Katie's message isn't just for the young women who are starting to find out who they are - and what they are pretty amazing at. It is for all of us. I hadn't thought about it in years, but a week or so ago, a friend from Austin posted a picture from Katie's performance with a good portion of the conclusion on it, and I remembered. I remembered the gut reaction I had to it - so I had to go find it and watch it again.
Since then, it has come to mind in odd moments. Such as this evening - when, as I was in the bathroom, I once again caught a glimpse of my latest self - head covered with a few wispy hairs, eyes with just a few eyelashes left and dark circles that look like some one slugged me three days ago. I caught myself wrinkling my nose at my reflection thinking "well ain't that purdy" and heard an echo of the video above.
Will I be pretty? Will I be pretty? Will I be pretty?!!
Well hell. I thought I had gotten past all that.
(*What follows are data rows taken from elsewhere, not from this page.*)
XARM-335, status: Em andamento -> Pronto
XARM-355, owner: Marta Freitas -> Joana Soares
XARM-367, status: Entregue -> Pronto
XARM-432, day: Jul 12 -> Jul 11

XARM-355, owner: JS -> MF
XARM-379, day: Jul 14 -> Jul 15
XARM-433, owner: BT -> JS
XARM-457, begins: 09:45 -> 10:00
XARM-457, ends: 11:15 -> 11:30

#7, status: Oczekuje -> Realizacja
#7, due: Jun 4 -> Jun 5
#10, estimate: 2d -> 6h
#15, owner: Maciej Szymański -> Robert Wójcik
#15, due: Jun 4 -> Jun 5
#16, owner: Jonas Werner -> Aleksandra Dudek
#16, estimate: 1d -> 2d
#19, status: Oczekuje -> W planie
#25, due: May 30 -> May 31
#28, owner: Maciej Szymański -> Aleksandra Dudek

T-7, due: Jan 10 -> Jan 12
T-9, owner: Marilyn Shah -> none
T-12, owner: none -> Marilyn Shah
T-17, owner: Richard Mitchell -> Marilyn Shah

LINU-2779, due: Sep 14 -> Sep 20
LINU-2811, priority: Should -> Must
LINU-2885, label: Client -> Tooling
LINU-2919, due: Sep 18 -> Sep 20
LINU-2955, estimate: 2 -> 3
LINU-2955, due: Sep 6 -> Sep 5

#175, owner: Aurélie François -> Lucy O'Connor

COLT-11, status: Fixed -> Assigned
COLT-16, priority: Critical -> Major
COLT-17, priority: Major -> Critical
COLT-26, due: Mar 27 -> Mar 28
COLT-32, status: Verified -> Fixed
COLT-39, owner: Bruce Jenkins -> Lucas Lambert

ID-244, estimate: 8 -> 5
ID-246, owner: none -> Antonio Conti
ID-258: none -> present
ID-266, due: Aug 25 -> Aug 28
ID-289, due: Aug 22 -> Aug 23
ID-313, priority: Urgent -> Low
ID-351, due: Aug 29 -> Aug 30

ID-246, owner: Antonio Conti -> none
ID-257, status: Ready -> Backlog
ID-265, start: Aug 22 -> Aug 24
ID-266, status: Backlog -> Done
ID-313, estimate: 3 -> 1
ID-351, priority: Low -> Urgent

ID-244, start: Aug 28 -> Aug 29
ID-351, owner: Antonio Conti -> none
The thing is, it's hard to let go of vanity. It's no wonder it's listed as one of the deadly sins - once it gets a hold of you, it doesn't want to let go. I would love nothing better than to not glance in a mirror and start picking apart how I look now. To not give in to that ritual of self-loathing that anorexic Victoria's Secret models with D-cup jugs have bequeathed to those us not blessed that way naturally (or monetarily).
Some day I might have granddaughters. I hope like hell at some point - if I'm not around to do it - that someone points them at Katie's performance above. I wish for them a society that reveres women that have talent, intelligence and a willingness to work hard instead of those with nothing but a sex tape in their past and a willingness to do anything to be "famous" in their present. I hope that my sons - and their wives - don't focus on them being merely pretty, but instead encourage them to be "pretty intelligent, pretty creative, pretty amazing."
But never. Merely. Pretty.
(All the credit in the world goes to the amazing Katie Makkai, who inspired this entire post and I don't know at all, but I consider an inspiration for myself - and I hope for you as well. She is, quite simply, one of my heroes.)